> **Supplied text**
++++++++

WESTBURY, N.Y. - Workers at one of the nation's busiest air traffic control centers have found a novel way to keep their radar screens working and 6,000 planes flying each day.

Cheap, household fans blow cooling air on the more troublesome of the aging, 22-inch radar displays.

If the out-of-date electronics get too hot, the screens can fail and threaten to interrupt or delay flights at New York's three major airports.

The units are so old that replacement parts are no longer made. Maintenance workers must scavenge for backup electronics. And a replacement system isn't due to be installed until sometime in 2000.

So far, the deteriorating equipment has not slowed traffic significantly or created a hazard. The Federal Aviation Administration (FAA) says it can ensure that breakdowns don't worsen substantially.

But FAA officials, controllers and maintenance workers all acknowledge that upgrades are long overdue for the radar displays, which are the key instruments that keep planes safely apart.

++++++++

> **Exercise details**
Copy everything in the air traffic control article from "WESTBURY, N.Y. - Workers" down to "three major airports.", replacing "household fans" with "desk fans".

> **Information provided**

++++++++

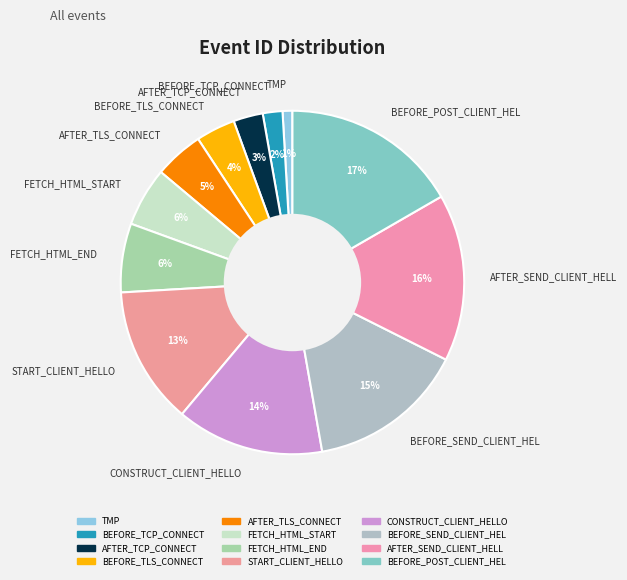

Do AFTER_SEND_CLIENT_HELL and FETCH_HTML_END together represent more than half of the pie?

No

++++++++

> **Exercise response**
WESTBURY, N.Y. - Workers at one of the nation's busiest air traffic control centers have found a novel way to keep their radar screens working and 6,000 planes flying each day.

Cheap, desk fans blow cooling air on the more troublesome of the aging, 22-inch radar displays.

If the out-of-date electronics get too hot, the screens can fail and threaten to interrupt or delay flights at New York's three major airports.